By Paul Homewood
We’re used to claims that fossil fuels are being subsidised to the tune of trillions of pounds by governments around the world.
For instance, this baloney from the Guardian a couple of years ago:
The implication is that our taxpayer money is being handed out to the fat cats of Big Oil, and that money could be spent on much more worthwhile things.
That in fact is an outright lie.
I was reminded of this issue yesterday, when one naive commenter, (there’s always one!), in a Telegraph article on obscene subsidies for renewables asked “what about all of the subsidies paid out to oil and gas companies”.
Don’t believe me, this is what even the anti-fossil fuel International Energy Agency say.
The IEA have been estimating the cost of fossil fuel consumption subsidies for a few years now. These effectively reflect the sale of fossil fuels at below the market price, or what they call the “reference price”. Note that this does not necessarily mean below cost.
The IEA reckon subsidies added up to $620 billion in 2023, nothing like $7 trillion bandied about by the Guardian, which is based on an IMF report.
https://www.iea.org/data-and-statistics/data-product/fossil-fuel-subsidies-database
$620 billion is still a lot of money, but as Our World in Data point out, nearly all of this takes place in major fossil fuel producing countries, such as Russia and the Middle East.
Not a solitary penny is paid out in the UK, according to the data.
https://ourworldindata.org/how-much-subsidies-fossil-fuels
Indeed just thirteen countries account for $517 billion of the total.
Obviously if you’ve got a lot of oil and gas under your land, it makes sense to exploit it. Iran is a classic example – they could sell it all at full price on the international market, but it prefers to sell it at a lower, affordable price to its own citizens. Without it, they would die off in their thousands during the bitterly cold winters there. What else are they supposed to do? Heat their homes with solar panels?
What the Mullahs, or the Saudis or the Russians choose to do with their own oil and own money is their business and theirs alone. It has nothing to do with the Guardian, IEA or IMF.
Consumption subsidies account for about 80% of total “explicit” subsidies – more on this later. The other 20% are “production subsidies”, effectively where government money is paid to fossil fuel industries.
But most of these are merely the same sort of tax breaks handed out to all companies, so are not directed at fossil fuels at all. This is no doubt why even the IEA don’t bother to count them.
So we see that the $7 trillion scare stories have no basis in reality, and in most of the world there are no subsidies at all, much as the Guardian would like to believe otherwise.

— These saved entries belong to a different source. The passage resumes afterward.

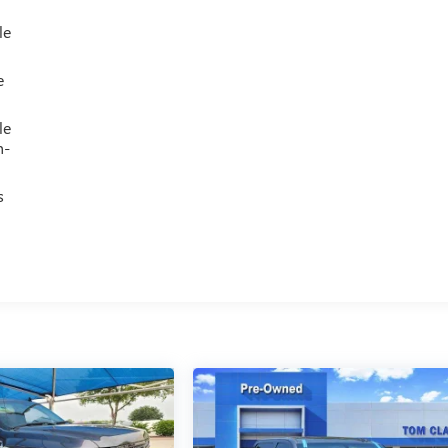
le
e
le
h-
s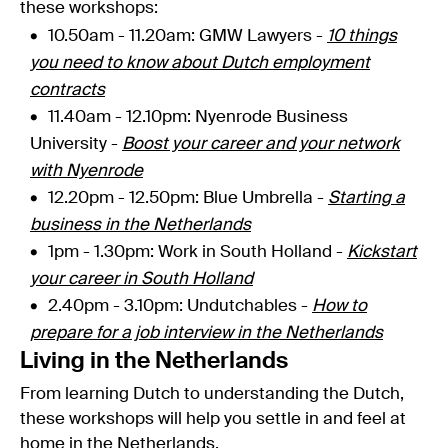
these workshops:
10.50am - 11.20am: GMW Lawyers -
10 things
you need to know about Dutch employment
contracts
11.40am - 12.10pm
: Nyenrode Business
University -
Boost your career and your network
with Nyenrode
12.20pm - 12.50pm:
Blue Umbrella -
Starting a
business in the Netherlands
1pm - 1.30pm: Work in South Holland -
Kickstart
your career in South Holland
2.40pm - 3.10pm: Undutchables -
How to
prepare for a job interview in the Netherlands
Living in the Netherlands
From learning Dutch to understanding the Dutch,
these workshops will help you settle in and feel at
home in the Netherlands.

Which brings us back to that $7 trillion!
Our World in Data explains:
This $7 trillion figure comes from a report by the International Monetary Fund (IMF). For context, $7 trillion is equivalent to around 7% of global GDP, a huge amount of money.3
This estimate is much higher than the figures we looked at earlier because it includes not only explicit subsidies (i.e., direct payments) but also implicit subsidies — the societal costs of burning fossil fuels. When we burn fossil fuels, we cause local air pollution that damages human health, and we drive climate change, which also results in environmental and social damage. The IMF also attributes to fossil fuels the social costs of road accidents and congestion. Economists usually refer to these indirect costs, which aren’t reflected in market prices, as “externalities” rather than “subsidies”.

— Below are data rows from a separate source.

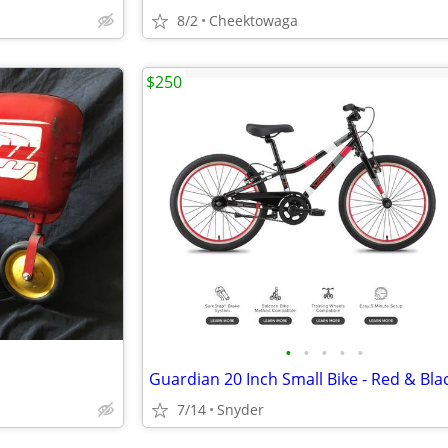
8/2
Cheektowaga
$250
•
•
•
•
•
Guardian 20 Inch Small Bike - Red & Bla
7/14
Snyder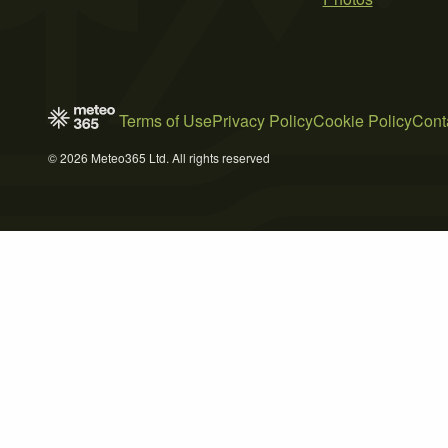
Terms of Use
Privacy Policy
Cookie Policy
Cont
© 2026 Meteo365 Ltd. All rights reserved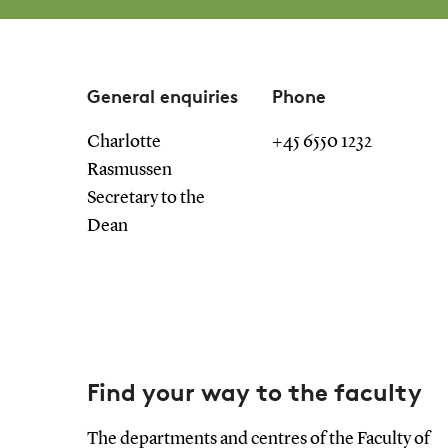
General enquiries
Phone
Charlotte
+45 6550 1232
Rasmussen
Secretary to the
Dean
Find your way to the faculty
The departments and centres of the Faculty of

https://ourworldindata.org/how-much-subsidies-fossil-fuels
Whether the implicit costs actually exist in real life is not the point. It is the counterfactual that matters.

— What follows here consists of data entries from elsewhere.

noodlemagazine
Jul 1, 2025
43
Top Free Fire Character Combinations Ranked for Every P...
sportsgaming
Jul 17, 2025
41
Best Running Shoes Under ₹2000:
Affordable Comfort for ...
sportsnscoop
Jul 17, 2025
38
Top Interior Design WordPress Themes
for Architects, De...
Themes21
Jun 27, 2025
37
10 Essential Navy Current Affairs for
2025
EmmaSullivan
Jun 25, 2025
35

Yes, we may have more air pollution. But without fossil fuels, the world would be a much poorer place and a much less healthy one too.
Even more ludicrous is the “cost” of road use – accidents and congestion. A world without roads might not have any road accidents or traffic jams; but it also would not have all the benefits brought by them.
It’s like a doctor telling you to stop eating because you are obese. Yes, your health might suffer through overeating, but you would soon be dead if you stopped eating completely.